→ Your goal
Retype the listing exactly as it stands, and keep every image out.

→ Dataset records
◆ ◆ ◆ ◆

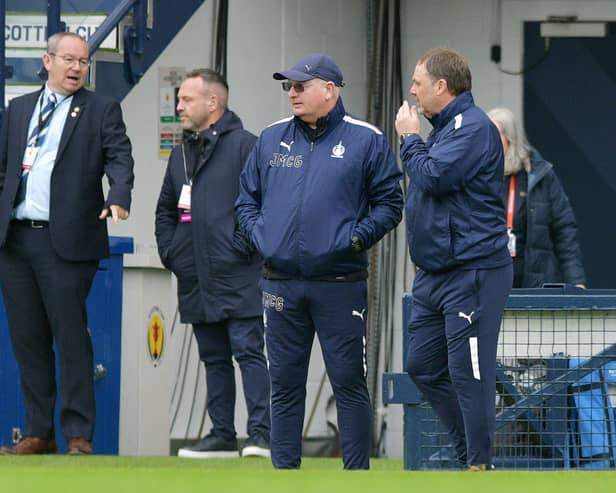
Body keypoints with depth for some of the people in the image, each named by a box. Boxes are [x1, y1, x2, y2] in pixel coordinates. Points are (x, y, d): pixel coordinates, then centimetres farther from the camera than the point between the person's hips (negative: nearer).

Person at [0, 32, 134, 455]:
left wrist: (119, 198, -27)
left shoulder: (101, 110, 4)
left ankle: (79, 436, -2)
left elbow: (120, 159, -8)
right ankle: (39, 432, 14)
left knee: (71, 338, -5)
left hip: (66, 241, -5)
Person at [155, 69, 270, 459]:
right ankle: (222, 436, 13)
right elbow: (166, 208, 28)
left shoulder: (244, 145, -6)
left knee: (248, 351, -10)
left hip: (238, 279, -8)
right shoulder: (181, 154, 18)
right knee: (214, 359, 10)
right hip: (196, 280, 8)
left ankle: (261, 434, -13)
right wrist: (169, 251, 15)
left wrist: (244, 246, -14)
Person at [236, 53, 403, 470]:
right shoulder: (272, 138, 12)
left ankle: (357, 476, 4)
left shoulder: (366, 140, 1)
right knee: (285, 384, 7)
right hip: (281, 285, 4)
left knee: (349, 381, -1)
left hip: (340, 284, -4)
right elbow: (247, 199, 20)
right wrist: (260, 236, 3)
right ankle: (285, 471, 14)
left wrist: (355, 238, -11)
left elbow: (389, 204, 2)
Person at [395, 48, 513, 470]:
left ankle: (480, 464, -3)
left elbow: (434, 178, -21)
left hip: (472, 276, -11)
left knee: (469, 374, -8)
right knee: (423, 368, 13)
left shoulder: (473, 127, -14)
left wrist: (410, 138, -9)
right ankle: (470, 451, 22)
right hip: (435, 274, 11)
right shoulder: (446, 127, 17)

◆ ◆ ◆ ◆

→ Response to the exercise
Body keypoints with depth for some of the people in the image, each named by a box. Boxes are [x1, y1, x2, y2] in pixel coordinates. Points are (x, y, d): pixel coordinates, then centimetres farther from the camera than the point between the person's hips (negative: nearer).

Person at [0, 32, 134, 455]:
left wrist: (119, 198, -27)
left shoulder: (101, 110, 4)
left ankle: (79, 436, -2)
left elbow: (120, 159, -8)
right ankle: (39, 432, 14)
left knee: (71, 338, -5)
left hip: (66, 241, -5)
Person at [155, 69, 270, 459]:
right ankle: (222, 436, 13)
right elbow: (166, 208, 28)
left shoulder: (244, 145, -6)
left knee: (248, 351, -10)
left hip: (238, 279, -8)
right shoulder: (181, 154, 18)
right knee: (214, 359, 10)
right hip: (196, 280, 8)
left ankle: (261, 434, -13)
right wrist: (169, 251, 15)
left wrist: (244, 246, -14)
Person at [236, 53, 403, 470]:
right shoulder: (272, 138, 12)
left ankle: (357, 476, 4)
left shoulder: (366, 140, 1)
right knee: (285, 384, 7)
right hip: (281, 285, 4)
left knee: (349, 381, -1)
left hip: (340, 284, -4)
right elbow: (247, 199, 20)
right wrist: (260, 236, 3)
right ankle: (285, 471, 14)
left wrist: (355, 238, -11)
left elbow: (389, 204, 2)
Person at [395, 48, 513, 470]:
left ankle: (480, 464, -3)
left elbow: (434, 178, -21)
left hip: (472, 276, -11)
left knee: (469, 374, -8)
right knee: (423, 368, 13)
left shoulder: (473, 127, -14)
left wrist: (410, 138, -9)
right ankle: (470, 451, 22)
right hip: (435, 274, 11)
right shoulder: (446, 127, 17)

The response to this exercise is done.